Le congrès est consacré à la figure du pape entre passé et présent.

Le pape est l’évêque de Rome, le vicarius Christi, le successeur du prince des apôtres, le serviteur des serviteurs de Dieu, le souverain pontife de l’Eglise universelle, mais aussi le primat d’Italie et le souverain de la Cité du Vatican. Dans ces titres, énumérés par l’Annuaire pontifical 2017, on trouve condensés les résultats d’années de réflexion (pas toujours pacifiques) sur le rapport dialectique entre pouvoir spirituel et pouvoir temporel. Au travers des écrits, des images, des actes politiques et des gestes liturgiques, le pape, depuis le Moyen Age jusqu’à aujourd’hui, exprime le sens de sa mission terrestre qui, entre innovation et conservatisme, l’amène à être une personnalité politique et une autorité religieuse sans équivalent dans d’autres religions.

La situation actuelle est extraordinaire : deux papes coexistent, l’un émérite, qui abdiqua en 2013, et l’autre encore en charge. En 2013, la renonciation de Benoît XVI fut la première de l’histoire contemporaine, plus de sept cents ans après la plus célèbre des abdications médiévales – celle de Célestin V en 1294. Nous avons aussi été témoins de la canonisation de deux papes (Jean XXIII et Jean Paul II, 2014) et de la promulgation de deux jubilés (le jubilé ordinaire de 2000, et un jubilé extraordinaire en 2015 sous le signe de la Miséricorde). Les sciences humaines sont appelées à essayer d’expliquer le sens de ces événements qui, à défaut, pourraient être perçus comme des inventions modernes et non comme des processus profondément ancrés dans l’Histoire.

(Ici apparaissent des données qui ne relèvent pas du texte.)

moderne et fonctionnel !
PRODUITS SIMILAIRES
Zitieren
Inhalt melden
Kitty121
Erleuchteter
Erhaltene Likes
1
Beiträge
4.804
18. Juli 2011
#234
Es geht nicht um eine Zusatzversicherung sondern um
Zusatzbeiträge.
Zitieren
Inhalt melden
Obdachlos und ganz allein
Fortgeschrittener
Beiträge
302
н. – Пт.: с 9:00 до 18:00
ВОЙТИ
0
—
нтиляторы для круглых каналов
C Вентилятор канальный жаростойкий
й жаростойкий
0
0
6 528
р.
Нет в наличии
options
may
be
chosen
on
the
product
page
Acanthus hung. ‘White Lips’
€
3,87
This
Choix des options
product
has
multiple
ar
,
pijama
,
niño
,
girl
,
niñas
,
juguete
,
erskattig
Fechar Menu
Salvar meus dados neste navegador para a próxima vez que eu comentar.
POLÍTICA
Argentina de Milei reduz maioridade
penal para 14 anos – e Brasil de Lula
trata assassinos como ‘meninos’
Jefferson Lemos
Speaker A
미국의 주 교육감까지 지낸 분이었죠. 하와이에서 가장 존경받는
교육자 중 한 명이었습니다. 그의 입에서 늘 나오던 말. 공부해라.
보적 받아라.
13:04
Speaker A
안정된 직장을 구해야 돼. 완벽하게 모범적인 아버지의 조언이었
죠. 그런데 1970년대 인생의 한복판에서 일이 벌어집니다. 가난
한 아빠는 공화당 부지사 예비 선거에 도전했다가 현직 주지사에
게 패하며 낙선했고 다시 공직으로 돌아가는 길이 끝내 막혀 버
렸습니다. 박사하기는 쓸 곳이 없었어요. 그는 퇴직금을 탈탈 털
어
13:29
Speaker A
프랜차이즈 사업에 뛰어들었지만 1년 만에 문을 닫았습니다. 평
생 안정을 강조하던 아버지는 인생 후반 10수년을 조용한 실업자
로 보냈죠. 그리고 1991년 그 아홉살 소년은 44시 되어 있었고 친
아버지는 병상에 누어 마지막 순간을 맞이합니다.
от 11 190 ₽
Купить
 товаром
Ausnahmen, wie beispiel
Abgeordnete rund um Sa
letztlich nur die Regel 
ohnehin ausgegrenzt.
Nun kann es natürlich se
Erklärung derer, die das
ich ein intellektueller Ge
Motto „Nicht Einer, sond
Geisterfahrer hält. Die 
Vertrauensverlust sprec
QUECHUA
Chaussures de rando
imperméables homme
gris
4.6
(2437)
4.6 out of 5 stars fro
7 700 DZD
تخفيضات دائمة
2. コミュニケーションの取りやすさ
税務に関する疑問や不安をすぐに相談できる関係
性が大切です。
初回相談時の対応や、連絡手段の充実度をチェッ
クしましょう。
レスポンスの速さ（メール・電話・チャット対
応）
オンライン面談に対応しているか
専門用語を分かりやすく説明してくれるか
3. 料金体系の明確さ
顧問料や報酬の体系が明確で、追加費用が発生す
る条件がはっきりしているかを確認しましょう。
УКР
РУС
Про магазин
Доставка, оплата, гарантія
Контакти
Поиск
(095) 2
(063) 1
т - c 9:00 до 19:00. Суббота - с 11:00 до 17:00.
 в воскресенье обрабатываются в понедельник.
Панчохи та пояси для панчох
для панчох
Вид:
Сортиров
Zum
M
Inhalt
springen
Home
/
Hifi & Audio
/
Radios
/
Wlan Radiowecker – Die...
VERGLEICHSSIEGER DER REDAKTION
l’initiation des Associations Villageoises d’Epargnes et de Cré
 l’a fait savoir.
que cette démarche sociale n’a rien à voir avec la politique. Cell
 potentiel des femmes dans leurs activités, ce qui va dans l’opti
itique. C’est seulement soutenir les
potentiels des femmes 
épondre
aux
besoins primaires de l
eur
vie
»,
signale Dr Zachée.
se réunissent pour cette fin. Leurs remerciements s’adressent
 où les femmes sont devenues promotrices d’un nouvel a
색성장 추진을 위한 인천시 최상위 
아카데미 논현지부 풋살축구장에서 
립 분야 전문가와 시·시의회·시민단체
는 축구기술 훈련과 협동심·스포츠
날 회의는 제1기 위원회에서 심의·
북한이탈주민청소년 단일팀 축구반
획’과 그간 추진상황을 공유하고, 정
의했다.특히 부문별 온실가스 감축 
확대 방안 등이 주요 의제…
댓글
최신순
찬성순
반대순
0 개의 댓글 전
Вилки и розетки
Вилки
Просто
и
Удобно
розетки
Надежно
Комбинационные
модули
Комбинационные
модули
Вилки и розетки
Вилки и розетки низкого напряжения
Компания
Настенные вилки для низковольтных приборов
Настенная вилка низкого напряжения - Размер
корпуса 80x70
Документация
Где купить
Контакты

Privilégiant l’approche multidisciplinaire, le colloque aborde différents domaines de recherches, à commencer par l’Histoire de l’art, au sens large, englobant la photographie et la critique cinématographique et théâtrale. La chronologie envisagée se veut aussi large que possible, embrassant les périodes médiévale, moderne et contemporaine. Les communications portent sur l’iconographie du pape, qu’il s’agisse d’images idéalisées ou diffamatoires, historiques ou imaginaires. Une attention particulière est accordée aux productions iconographiques qui peuvent être mises en relation avec les connaissances relatives aux papes médiévaux, en particulier aux papes français en Avignon (1308-1378), qui, pour la première et unique fois dans l’Histoire, ont remis en cause la suprématie de Rome et ont tenté de s’en affranchir.

Des représentations canoniques sur les absides des basiliques romaines aux portraits modernes, en passant par le buste de Boniface VIII (sculpté par Arnolfo di Cambio avant la mort du pape) et les Vaticinia Pontificum, l’on s’interroge sur le rapport à la contemporanéité, comme a pu le faire Francis Bacon, en réinterprétant le célèbre portrait du pape Innocent X réalisé de la main de Diego Vélasquez (Roma, Galerie Doria-Pamphilij, 1650).

L’on s’intéresse au vêtement pontifical et à la paramentique, en tant que vecteurs de la plenitudo potestatis à laquelle prétend le pape durant le Moyen Âge. Notons à ce sujet que la tiare à trois couronnes, portée par les papes lors de certaines occasions solennelles jusqu’en 1963, est une invention tardive issue de la papauté d’Avignon. Ce couvre-chef papal qui remplace, à partir du pontificat de Clément VI (1342-1352), la tiare-diadème (symbole de la souveraineté sacerdotale) et le triregnum bonifacien, matérialise le pouvoir temporel du pape de manière théocratique. De nombreuses questions demeurent ouvertes : comment expliquer l’invention de la tiare à trois couronnes après le pontificat de Boniface VIII ? Pour quelles raisons est-elle employée aussi bien par le pape que par l’anti-pape, durant le Schisme d’Occident ? Pourquoi son usage se maintient-il jusqu’à l’époque contemporaine ?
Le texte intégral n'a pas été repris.